■ **Your assignment**
Retype everything in the listing, leaving each line exactly as it is.

(Material for this exercise)

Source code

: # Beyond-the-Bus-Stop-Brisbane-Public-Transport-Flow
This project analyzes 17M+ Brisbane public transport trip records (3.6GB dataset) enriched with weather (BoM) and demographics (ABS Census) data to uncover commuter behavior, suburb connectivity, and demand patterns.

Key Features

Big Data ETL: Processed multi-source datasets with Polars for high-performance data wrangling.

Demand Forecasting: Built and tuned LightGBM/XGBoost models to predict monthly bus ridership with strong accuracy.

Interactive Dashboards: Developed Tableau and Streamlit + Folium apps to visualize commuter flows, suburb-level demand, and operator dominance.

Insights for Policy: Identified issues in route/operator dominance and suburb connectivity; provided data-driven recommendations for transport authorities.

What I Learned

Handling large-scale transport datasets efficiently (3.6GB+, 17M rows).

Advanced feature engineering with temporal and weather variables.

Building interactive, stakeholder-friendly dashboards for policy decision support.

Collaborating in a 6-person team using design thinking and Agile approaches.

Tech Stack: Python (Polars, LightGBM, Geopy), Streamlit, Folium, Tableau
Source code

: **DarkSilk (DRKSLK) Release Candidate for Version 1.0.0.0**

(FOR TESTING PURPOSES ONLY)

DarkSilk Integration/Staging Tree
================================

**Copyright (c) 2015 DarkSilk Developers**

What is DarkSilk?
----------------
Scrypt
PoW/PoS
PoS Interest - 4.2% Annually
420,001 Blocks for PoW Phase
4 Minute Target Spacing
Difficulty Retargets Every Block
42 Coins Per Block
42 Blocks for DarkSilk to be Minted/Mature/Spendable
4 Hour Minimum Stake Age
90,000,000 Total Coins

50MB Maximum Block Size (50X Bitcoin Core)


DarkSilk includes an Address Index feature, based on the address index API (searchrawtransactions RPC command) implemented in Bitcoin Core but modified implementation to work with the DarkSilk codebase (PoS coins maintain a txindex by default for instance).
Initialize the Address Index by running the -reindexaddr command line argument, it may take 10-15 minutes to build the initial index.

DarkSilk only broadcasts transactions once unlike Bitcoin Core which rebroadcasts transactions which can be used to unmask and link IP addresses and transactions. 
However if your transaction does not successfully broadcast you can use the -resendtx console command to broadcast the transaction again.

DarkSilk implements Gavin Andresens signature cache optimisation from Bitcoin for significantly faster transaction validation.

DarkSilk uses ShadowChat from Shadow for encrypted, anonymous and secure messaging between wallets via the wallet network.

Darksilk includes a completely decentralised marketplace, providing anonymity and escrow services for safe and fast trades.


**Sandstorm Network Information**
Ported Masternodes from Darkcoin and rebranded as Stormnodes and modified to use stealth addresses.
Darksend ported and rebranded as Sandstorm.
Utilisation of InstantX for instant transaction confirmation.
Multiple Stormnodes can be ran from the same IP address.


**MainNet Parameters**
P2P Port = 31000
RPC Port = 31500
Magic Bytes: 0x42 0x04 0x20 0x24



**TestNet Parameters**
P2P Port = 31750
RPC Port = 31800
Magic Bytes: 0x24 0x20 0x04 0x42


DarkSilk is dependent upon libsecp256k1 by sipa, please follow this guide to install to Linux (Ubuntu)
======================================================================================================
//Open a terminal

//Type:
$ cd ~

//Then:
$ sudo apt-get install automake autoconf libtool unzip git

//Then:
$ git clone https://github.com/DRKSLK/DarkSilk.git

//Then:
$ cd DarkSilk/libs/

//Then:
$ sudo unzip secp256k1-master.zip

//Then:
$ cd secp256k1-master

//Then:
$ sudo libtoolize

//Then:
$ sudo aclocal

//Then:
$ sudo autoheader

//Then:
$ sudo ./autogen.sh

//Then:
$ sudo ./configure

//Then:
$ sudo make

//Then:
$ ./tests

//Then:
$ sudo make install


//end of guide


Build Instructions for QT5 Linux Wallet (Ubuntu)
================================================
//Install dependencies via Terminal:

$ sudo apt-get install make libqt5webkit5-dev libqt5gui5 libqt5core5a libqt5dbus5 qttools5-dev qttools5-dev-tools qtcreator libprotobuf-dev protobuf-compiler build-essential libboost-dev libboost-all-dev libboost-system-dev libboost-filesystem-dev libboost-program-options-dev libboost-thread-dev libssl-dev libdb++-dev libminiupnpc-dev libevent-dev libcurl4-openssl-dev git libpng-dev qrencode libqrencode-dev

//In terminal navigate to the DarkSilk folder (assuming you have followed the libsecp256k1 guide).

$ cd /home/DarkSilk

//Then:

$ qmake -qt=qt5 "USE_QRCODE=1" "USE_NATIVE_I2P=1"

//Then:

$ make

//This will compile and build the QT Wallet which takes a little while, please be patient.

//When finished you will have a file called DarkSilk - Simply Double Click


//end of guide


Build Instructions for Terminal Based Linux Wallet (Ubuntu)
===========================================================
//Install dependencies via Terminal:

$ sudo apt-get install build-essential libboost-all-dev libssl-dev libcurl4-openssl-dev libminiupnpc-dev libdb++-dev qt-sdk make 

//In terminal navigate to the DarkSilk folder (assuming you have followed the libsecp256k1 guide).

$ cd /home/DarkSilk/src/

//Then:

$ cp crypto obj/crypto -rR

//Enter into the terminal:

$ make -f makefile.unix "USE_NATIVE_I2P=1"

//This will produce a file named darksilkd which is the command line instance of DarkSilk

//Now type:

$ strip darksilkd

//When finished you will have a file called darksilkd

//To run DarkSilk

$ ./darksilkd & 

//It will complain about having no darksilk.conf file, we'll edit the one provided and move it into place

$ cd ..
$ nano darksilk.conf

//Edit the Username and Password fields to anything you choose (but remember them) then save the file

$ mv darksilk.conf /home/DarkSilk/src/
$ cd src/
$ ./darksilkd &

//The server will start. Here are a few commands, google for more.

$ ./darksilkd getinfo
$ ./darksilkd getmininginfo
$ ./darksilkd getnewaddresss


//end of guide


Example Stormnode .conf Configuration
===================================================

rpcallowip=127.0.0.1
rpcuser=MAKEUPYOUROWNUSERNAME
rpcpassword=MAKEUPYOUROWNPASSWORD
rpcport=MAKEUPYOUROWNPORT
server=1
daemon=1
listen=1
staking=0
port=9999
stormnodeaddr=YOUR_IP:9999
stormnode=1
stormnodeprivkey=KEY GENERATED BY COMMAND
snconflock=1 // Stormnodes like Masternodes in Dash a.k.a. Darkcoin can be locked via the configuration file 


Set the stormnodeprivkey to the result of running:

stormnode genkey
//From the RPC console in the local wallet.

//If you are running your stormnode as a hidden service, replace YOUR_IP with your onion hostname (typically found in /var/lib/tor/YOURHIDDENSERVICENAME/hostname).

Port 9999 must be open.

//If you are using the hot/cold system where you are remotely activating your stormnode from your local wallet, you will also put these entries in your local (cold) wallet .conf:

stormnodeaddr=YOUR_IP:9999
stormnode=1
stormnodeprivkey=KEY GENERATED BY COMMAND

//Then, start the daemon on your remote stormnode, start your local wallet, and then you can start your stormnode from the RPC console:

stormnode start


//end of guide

(End Material for this exercise)

■ **Reply to the task**
Source code

: # Beyond-the-Bus-Stop-Brisbane-Public-Transport-Flow
This project analyzes 17M+ Brisbane public transport trip records (3.6GB dataset) enriched with weather (BoM) and demographics (ABS Census) data to uncover commuter behavior, suburb connectivity, and demand patterns.

Key Features

Big Data ETL: Processed multi-source datasets with Polars for high-performance data wrangling.

Demand Forecasting: Built and tuned LightGBM/XGBoost models to predict monthly bus ridership with strong accuracy.

Interactive Dashboards: Developed Tableau and Streamlit + Folium apps to visualize commuter flows, suburb-level demand, and operator dominance.

Insights for Policy: Identified issues in route/operator dominance and suburb connectivity; provided data-driven recommendations for transport authorities.

What I Learned

Handling large-scale transport datasets efficiently (3.6GB+, 17M rows).

Advanced feature engineering with temporal and weather variables.

Building interactive, stakeholder-friendly dashboards for policy decision support.

Collaborating in a 6-person team using design thinking and Agile approaches.

Tech Stack: Python (Polars, LightGBM, Geopy), Streamlit, Folium, Tableau
Source code

: **DarkSilk (DRKSLK) Release Candidate for Version 1.0.0.0**

(FOR TESTING PURPOSES ONLY)

DarkSilk Integration/Staging Tree
================================

**Copyright (c) 2015 DarkSilk Developers**

What is DarkSilk?
----------------
Scrypt
PoW/PoS
PoS Interest - 4.2% Annually
420,001 Blocks for PoW Phase
4 Minute Target Spacing
Difficulty Retargets Every Block
42 Coins Per Block
42 Blocks for DarkSilk to be Minted/Mature/Spendable
4 Hour Minimum Stake Age
90,000,000 Total Coins

50MB Maximum Block Size (50X Bitcoin Core)


DarkSilk includes an Address Index feature, based on the address index API (searchrawtransactions RPC command) implemented in Bitcoin Core but modified implementation to work with the DarkSilk codebase (PoS coins maintain a txindex by default for instance).
Initialize the Address Index by running the -reindexaddr command line argument, it may take 10-15 minutes to build the initial index.

DarkSilk only broadcasts transactions once unlike Bitcoin Core which rebroadcasts transactions which can be used to unmask and link IP addresses and transactions. 
However if your transaction does not successfully broadcast you can use the -resendtx console command to broadcast the transaction again.

DarkSilk implements Gavin Andresens signature cache optimisation from Bitcoin for significantly faster transaction validation.

DarkSilk uses ShadowChat from Shadow for encrypted, anonymous and secure messaging between wallets via the wallet network.

Darksilk includes a completely decentralised marketplace, providing anonymity and escrow services for safe and fast trades.


**Sandstorm Network Information**
Ported Masternodes from Darkcoin and rebranded as Stormnodes and modified to use stealth addresses.
Darksend ported and rebranded as Sandstorm.
Utilisation of InstantX for instant transaction confirmation.
Multiple Stormnodes can be ran from the same IP address.


**MainNet Parameters**
P2P Port = 31000
RPC Port = 31500
Magic Bytes: 0x42 0x04 0x20 0x24



**TestNet Parameters**
P2P Port = 31750
RPC Port = 31800
Magic Bytes: 0x24 0x20 0x04 0x42


DarkSilk is dependent upon libsecp256k1 by sipa, please follow this guide to install to Linux (Ubuntu)
======================================================================================================
//Open a terminal

//Type:
$ cd ~

//Then:
$ sudo apt-get install automake autoconf libtool unzip git

//Then:
$ git clone https://github.com/DRKSLK/DarkSilk.git

//Then:
$ cd DarkSilk/libs/

//Then:
$ sudo unzip secp256k1-master.zip

//Then:
$ cd secp256k1-master

//Then:
$ sudo libtoolize

//Then:
$ sudo aclocal

//Then:
$ sudo autoheader

//Then:
$ sudo ./autogen.sh

//Then:
$ sudo ./configure

//Then:
$ sudo make

//Then:
$ ./tests

//Then:
$ sudo make install


//end of guide


Build Instructions for QT5 Linux Wallet (Ubuntu)
================================================
//Install dependencies via Terminal:

$ sudo apt-get install make libqt5webkit5-dev libqt5gui5 libqt5core5a libqt5dbus5 qttools5-dev qttools5-dev-tools qtcreator libprotobuf-dev protobuf-compiler build-essential libboost-dev libboost-all-dev libboost-system-dev libboost-filesystem-dev libboost-program-options-dev libboost-thread-dev libssl-dev libdb++-dev libminiupnpc-dev libevent-dev libcurl4-openssl-dev git libpng-dev qrencode libqrencode-dev

//In terminal navigate to the DarkSilk folder (assuming you have followed the libsecp256k1 guide).

$ cd /home/DarkSilk

//Then:

$ qmake -qt=qt5 "USE_QRCODE=1" "USE_NATIVE_I2P=1"

//Then:

$ make

//This will compile and build the QT Wallet which takes a little while, please be patient.

//When finished you will have a file called DarkSilk - Simply Double Click


//end of guide


Build Instructions for Terminal Based Linux Wallet (Ubuntu)
===========================================================
//Install dependencies via Terminal:

$ sudo apt-get install build-essential libboost-all-dev libssl-dev libcurl4-openssl-dev libminiupnpc-dev libdb++-dev qt-sdk make 

//In terminal navigate to the DarkSilk folder (assuming you have followed the libsecp256k1 guide).

$ cd /home/DarkSilk/src/

//Then:

$ cp crypto obj/crypto -rR

//Enter into the terminal:

$ make -f makefile.unix "USE_NATIVE_I2P=1"

//This will produce a file named darksilkd which is the command line instance of DarkSilk

//Now type:

$ strip darksilkd

//When finished you will have a file called darksilkd

//To run DarkSilk

$ ./darksilkd & 

//It will complain about having no darksilk.conf file, we'll edit the one provided and move it into place

$ cd ..
$ nano darksilk.conf

//Edit the Username and Password fields to anything you choose (but remember them) then save the file

$ mv darksilk.conf /home/DarkSilk/src/
$ cd src/
$ ./darksilkd &

//The server will start. Here are a few commands, google for more.

$ ./darksilkd getinfo
$ ./darksilkd getmininginfo
$ ./darksilkd getnewaddresss


//end of guide


Example Stormnode .conf Configuration
===================================================

rpcallowip=127.0.0.1
rpcuser=MAKEUPYOUROWNUSERNAME
rpcpassword=MAKEUPYOUROWNPASSWORD
rpcport=MAKEUPYOUROWNPORT
server=1
daemon=1
listen=1
staking=0
port=9999
stormnodeaddr=YOUR_IP:9999
stormnode=1
stormnodeprivkey=KEY GENERATED BY COMMAND
snconflock=1 // Stormnodes like Masternodes in Dash a.k.a. Darkcoin can be locked via the configuration file 


Set the stormnodeprivkey to the result of running:

stormnode genkey
//From the RPC console in the local wallet.

//If you are running your stormnode as a hidden service, replace YOUR_IP with your onion hostname (typically found in /var/lib/tor/YOURHIDDENSERVICENAME/hostname).

Port 9999 must be open.

//If you are using the hot/cold system where you are remotely activating your stormnode from your local wallet, you will also put these entries in your local (cold) wallet .conf:

stormnodeaddr=YOUR_IP:9999
stormnode=1
stormnodeprivkey=KEY GENERATED BY COMMAND

//Then, start the daemon on your remote stormnode, start your local wallet, and then you can start your stormnode from the RPC console:

stormnode start


//end of guide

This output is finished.